Irani de Assis Cordeiro, 70 anos
Irani diz que sempre dependeu do trabalho informal para sobreviver e sustentar a família. Ela mora com o filho, que trabalha e arca com algumas despesas, mas, durante a pandemia, ficou difícil conseguir ajudá-lo. “Trabalho com reforma de roupas, às vezes, faço faxina, mas agora está tudo muito difícil”, conta. Para ela, que teve acesso às duas primeiras parcelas do auxílio emergencial, a redução não é vista como o maior problema. “É um pouco que ajuda muito; para mim é muito. Claro que os R$ 600 ajudam mais, mas, chegando, qualquer tanto é muito importante”, avalia.
“Menos, mas ainda é dinheiro”
Pamela Pereira, 21 anos
Pamela está desempregada há pouco mais de um ano.

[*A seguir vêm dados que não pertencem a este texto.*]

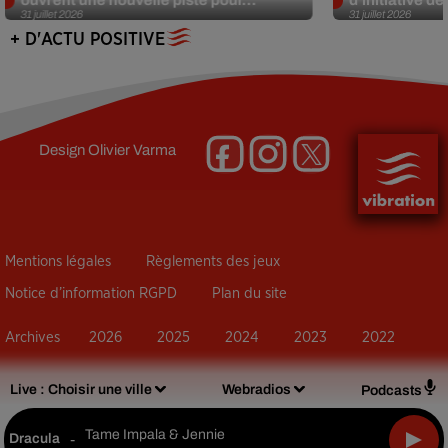
31 juillet 2026
31 juillet 2026
+ D'ACTU POSITIVE
Design
Olivier Varma
Mentions légales
Règlements des jeux
Notice d’information RGPD
Plan du site
Archives
2026
2025
2024
2023
2022
Live :
Choisir une ville
Webradios
Podcasts
Tame Impala & Jennie
Dracula
-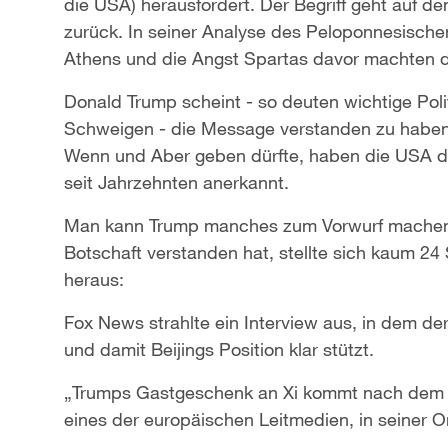
die USA) herausfordert. Der Begriff geht auf de
zurück. In seiner Analyse des Peloponnesische
Athens und die Angst Spartas davor machten d
Donald Trump scheint - so deuten wichtige Poli
Schweigen - die Message verstanden zu haben,
Wenn und Aber geben dürfte, haben die USA do
seit Jahrzehnten anerkannt.
Man kann Trump manches zum Vorwurf machen, 
Botschaft verstanden hat, stellte sich kaum 
heraus:
Fox News strahlte ein Interview aus, in dem der
und damit Beijings Position klar stützt.
„Trumps Gastgeschenk an Xi kommt nach dem Ab
eines der europäischen Leitmedien, in seiner 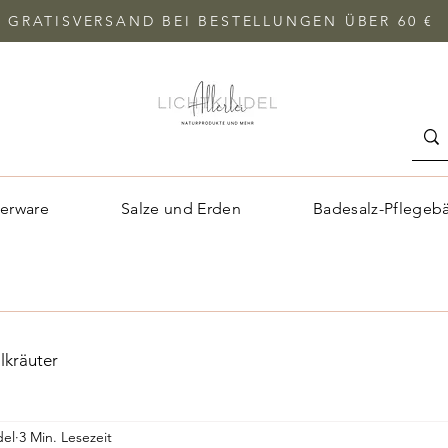
GRATISVERSAND BEI BESTELLUNGEN ÜBER 60 €
erware
Salze und Erden
Badesalz-Pflegeb
lkräuter
del
3 Min. Lesezeit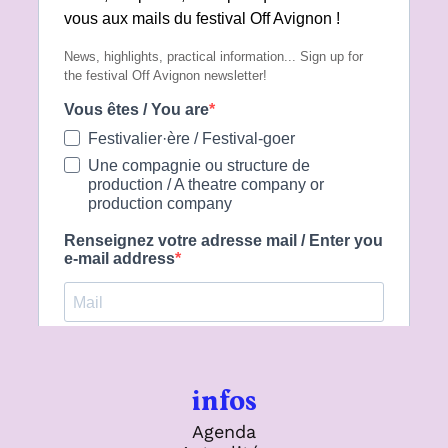
infos
Agenda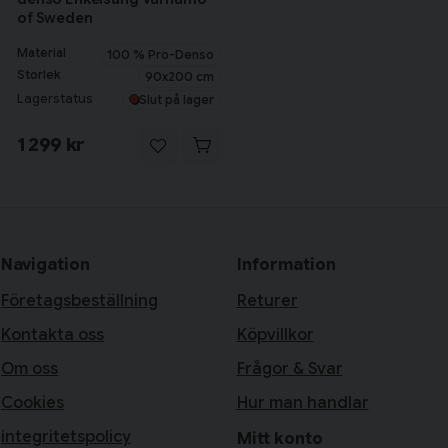
of Sweden
Material
100 % Pro-Denso
Storlek
90x200 cm
Lagerstatus
Slut på lager
1 299 kr
Navigation
Information
Företagsbeställning
Returer
Kontakta oss
Köpvillkor
Om oss
Frågor & Svar
Cookies
Hur man handlar
integritetspolicy
Mitt konto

Para ela, conseguir o benefício não foi tão difícil. “Mas demorou para liberar, comecei a receber em maio. Se der tudo certo, eu pego a terceira parcela. Só tive um problema no aplicativo, então resolvi vir ao banco sacar o dinheiro”, conta. O marido é quem vem arcando com a maior parte das despesas mensais. Diante da diminuição do valor, ela demonstra resignação. “Vai me ajudar, porque R$ 300 ainda é dinheiro, com certeza vai suprir algumas necessidades. Mas é chato, porque são R$ 300 a menos. Para quem tem filho, criança não entende isso, precisa de leite e quer na hora certa. Para quem paga aluguel, esse dinheiro vai fazer falta.”
“Tudo muito desorganizado”
Jessica do Espírito Santo Sampaio, 27 anos
Desempregada, Jessica tem vendido máscaras durante a pandemia, a R$ 5 cada. No começo do ano, foi para o Espírito Santo, mas voltou a Belo Horizonte pouco tempo depois. A mudança de endereço trouxe problemas com o auxílio emergencial, que já havia sido aprovado. Com isso, conta, só recebeu uma parcela do benefício. “Acho que está muito desorganizado, a gente entra no aplicativo, vai à agência, falam que vai atualizar e nada que vai liberar. É muita coisa errada”, reclama. Para ela, a redução no valor da parcela é outro problema que terá de enfrentar. “Acho que R$ 300 não ajuda não, é muito pouco.”